An option in dietpi-config to control the console screen orientation on the NanoPI R6S (or any platform, ideally)

Describe alternatives you've considered:

So far, short of going to an R.Pi and using config.txt, I have been unable to find a viable alternative. Workable alternatives would be very much appreciated.

Additional context

DietPi V6.20.1
Linux DietPi 5.10.160 #1 SMP Tue Jul 4 16:02:09 CST 2023 aarch64 GNU/Linux
PRETTY_NAME="Debian GNU/Linux 11 (bullseye)"
NAME="Debian GNU/Linux"
VERSION_ID="11"
VERSION="11 (bullseye)"
VERSION_CODENAME=bullseye
ID=debian
HOME_URL="https://www.debian.org/"
SUPPORT_URL="https://www.debian.org/support"
BUG_REPORT_URL="https://bugs.debian.org/"
MichaIng commented 1 year ago

Even setting just the console mode resolution is not trivial with modern mainline kernel. There is this video= Linux command-line parameter, but on NanoPi 6 series we have no command-line access with our current images, as the kernel and all boot parameters are buried somewhere in raw on the first 6 partitions.

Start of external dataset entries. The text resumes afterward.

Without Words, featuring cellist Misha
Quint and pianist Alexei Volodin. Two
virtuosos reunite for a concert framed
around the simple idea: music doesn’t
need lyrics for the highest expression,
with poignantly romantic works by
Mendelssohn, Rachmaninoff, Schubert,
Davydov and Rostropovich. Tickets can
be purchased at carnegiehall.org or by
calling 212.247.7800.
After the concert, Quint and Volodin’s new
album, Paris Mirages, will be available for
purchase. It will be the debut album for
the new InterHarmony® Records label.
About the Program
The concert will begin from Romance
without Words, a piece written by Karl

For reference: https://github.com/MichaIng/DietPi/issues/5641

So I am quite sure that there is no possibility for this until we migrate our images to use proper kernel packages with Linux and all configs directly accessible in /boot.

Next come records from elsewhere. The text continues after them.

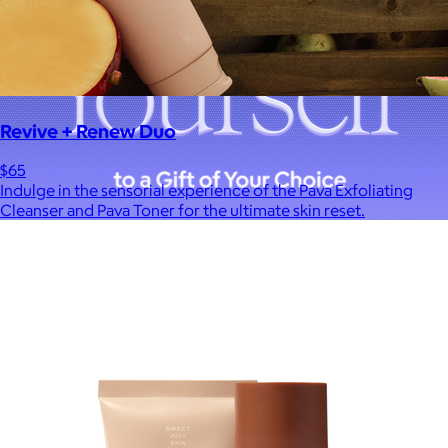
Revive + Renew Duo
$65
Indulge in the sensorial experience of the Pava Exfoliating
Cleanser and Pava Toner for the ultimate skin reset.
A Goody Gift of Your Choice
$15+
Let your recipient choose a Goody gift of their choice. They’ll
be able to select a gift from the Goody catalog.
Included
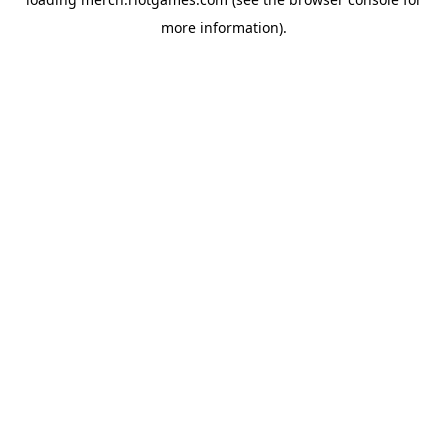
more information).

But I had a little review: The problem I had when trying to chance the resolution via fbset on my NanoPi R6S when it did not match the monitor resolution, was that this command just changed the size of the console on the screen, but not the resolution of the screen. Now I just found the -match flag:

Display geometry:

  • -xres set visible horizontal resolution (in pixels)
  • -yres set visible vertical resolution (in pixels)
  • -vxres set virtual horizontal resolution (in pixels)
  • -vyres set virtual vertical resolution (in pixels)
  • -depth set display depth (in bits per pixel)
  • -nonstd select nonstandard video mode
  • --geometry, -g ... set all geometry parameters at once in the order , e.g. -g 640 400 640 400 4
  • -match
    make the physical resolution match the virtual resolution

This is actually what I was looking for that time, at least if I understand it correctly (needs testing). But while it changes the resolution, AFAIK it does not change the rotation. This does not help, right?

apt install fbset
# Show current modes
fbset -fb /dev/fb0
# And then switch x and y values, e.g. for 1080x1920x16
fbset -fb /dev/fb0 -g 1080 1920 1080 1920 16 -match

But it might not work at all if KMS is used. I still failed to understand whether pure console mode always uses the framebuffer driver and hence a device like /dev/fb0, or whether KMS can be used as well to show the console itself, so that fbset has no effect, at least not for the actual screen resolution/mode.

owendelong commented 1 year ago

I'll give it a try and let you know what happens. Not sure if resolution applies or helps here or not since I'm dealing with text-only console, not starting an X server or any graphical application.

MichaIng commented 1 year ago

Yeah, within X it is trivial, but for console mode it is a challenge for both: resolution and orientation, if default/EDID data is not right/what one wants.